(Stored items)

BEGIN

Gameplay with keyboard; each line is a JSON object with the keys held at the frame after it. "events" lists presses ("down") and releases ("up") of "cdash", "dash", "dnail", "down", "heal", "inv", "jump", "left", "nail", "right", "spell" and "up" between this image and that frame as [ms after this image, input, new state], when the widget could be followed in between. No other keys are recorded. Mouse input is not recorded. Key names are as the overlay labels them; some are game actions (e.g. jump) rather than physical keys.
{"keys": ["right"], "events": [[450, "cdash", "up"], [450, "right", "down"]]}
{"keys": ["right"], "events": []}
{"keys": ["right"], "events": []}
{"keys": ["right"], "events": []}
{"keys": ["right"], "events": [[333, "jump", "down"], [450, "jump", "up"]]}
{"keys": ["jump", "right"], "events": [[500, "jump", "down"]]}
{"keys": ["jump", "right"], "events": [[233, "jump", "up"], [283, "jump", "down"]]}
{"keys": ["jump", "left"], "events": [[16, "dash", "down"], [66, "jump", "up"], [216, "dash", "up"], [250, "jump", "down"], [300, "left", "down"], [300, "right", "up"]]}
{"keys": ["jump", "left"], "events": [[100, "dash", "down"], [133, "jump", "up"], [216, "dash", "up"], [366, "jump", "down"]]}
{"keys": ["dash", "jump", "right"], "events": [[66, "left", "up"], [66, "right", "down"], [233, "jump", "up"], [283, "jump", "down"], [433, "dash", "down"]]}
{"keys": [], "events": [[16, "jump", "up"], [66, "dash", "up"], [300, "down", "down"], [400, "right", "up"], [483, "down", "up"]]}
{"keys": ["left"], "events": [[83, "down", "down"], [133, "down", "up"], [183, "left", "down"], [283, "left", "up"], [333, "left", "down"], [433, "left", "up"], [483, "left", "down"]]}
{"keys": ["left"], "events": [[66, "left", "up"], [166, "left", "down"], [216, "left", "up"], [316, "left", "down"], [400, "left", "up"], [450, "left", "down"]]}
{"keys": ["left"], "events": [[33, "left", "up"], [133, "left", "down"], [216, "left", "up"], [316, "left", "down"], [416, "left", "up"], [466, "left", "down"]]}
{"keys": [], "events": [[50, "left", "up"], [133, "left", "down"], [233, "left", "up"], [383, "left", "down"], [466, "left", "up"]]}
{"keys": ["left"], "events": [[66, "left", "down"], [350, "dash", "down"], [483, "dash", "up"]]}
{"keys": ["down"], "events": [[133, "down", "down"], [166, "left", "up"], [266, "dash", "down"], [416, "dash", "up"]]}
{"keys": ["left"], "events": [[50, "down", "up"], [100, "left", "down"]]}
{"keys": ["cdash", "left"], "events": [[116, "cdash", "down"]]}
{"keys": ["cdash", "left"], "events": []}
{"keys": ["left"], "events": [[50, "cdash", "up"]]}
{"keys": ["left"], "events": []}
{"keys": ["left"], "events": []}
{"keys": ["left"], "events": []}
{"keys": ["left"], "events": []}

END

### What is being asked
Output every entry exactly as given.

### Solution to the problem
Gameplay with keyboard; each line is a JSON object with the keys held at the frame after it. "events" lists presses ("down") and releases ("up") of "cdash", "dash", "dnail", "down", "heal", "inv", "jump", "left", "nail", "right", "spell" and "up" between this image and that frame as [ms after this image, input, new state], when the widget could be followed in between. No other keys are recorded. Mouse input is not recorded. Key names are as the overlay labels them; some are game actions (e.g. jump) rather than physical keys.
{"keys": ["right"], "events": [[450, "cdash", "up"], [450, "right", "down"]]}
{"keys": ["right"], "events": []}
{"keys": ["right"], "events": []}
{"keys": ["right"], "events": []}
{"keys": ["right"], "events": [[333, "jump", "down"], [450, "jump", "up"]]}
{"keys": ["jump", "right"], "events": [[500, "jump", "down"]]}
{"keys": ["jump", "right"], "events": [[233, "jump", "up"], [283, "jump", "down"]]}
{"keys": ["jump", "left"], "events": [[16, "dash", "down"], [66, "jump", "up"], [216, "dash", "up"], [250, "jump", "down"], [300, "left", "down"], [300, "right", "up"]]}
{"keys": ["jump", "left"], "events": [[100, "dash", "down"], [133, "jump", "up"], [216, "dash", "up"], [366, "jump", "down"]]}
{"keys": ["dash", "jump", "right"], "events": [[66, "left", "up"], [66, "right", "down"], [233, "jump", "up"], [283, "jump", "down"], [433, "dash", "down"]]}
{"keys": [], "events": [[16, "jump", "up"], [66, "dash", "up"], [300, "down", "down"], [400, "right", "up"], [483, "down", "up"]]}
{"keys": ["left"], "events": [[83, "down", "down"], [133, "down", "up"], [183, "left", "down"], [283, "left", "up"], [333, "left", "down"], [433, "left", "up"], [483, "left", "down"]]}
{"keys": ["left"], "events": [[66, "left", "up"], [166, "left", "down"], [216, "left", "up"], [316, "left", "down"], [400, "left", "up"], [450, "left", "down"]]}
{"keys": ["left"], "events": [[33, "left", "up"], [133, "left", "down"], [216, "left", "up"], [316, "left", "down"], [416, "left", "up"], [466, "left", "down"]]}
{"keys": [], "events": [[50, "left", "up"], [133, "left", "down"], [233, "left", "up"], [383, "left", "down"], [466, "left", "up"]]}
{"keys": ["left"], "events": [[66, "left", "down"], [350, "dash", "down"], [483, "dash", "up"]]}
{"keys": ["down"], "events": [[133, "down", "down"], [166, "left", "up"], [266, "dash", "down"], [416, "dash", "up"]]}
{"keys": ["left"], "events": [[50, "down", "up"], [100, "left", "down"]]}
{"keys": ["cdash", "left"], "events": [[116, "cdash", "down"]]}
{"keys": ["cdash", "left"], "events": []}
{"keys": ["left"], "events": [[50, "cdash", "up"]]}
{"keys": ["left"], "events": []}
{"keys": ["left"], "events": []}
{"keys": ["left"], "events": []}
{"keys": ["left"], "events": []}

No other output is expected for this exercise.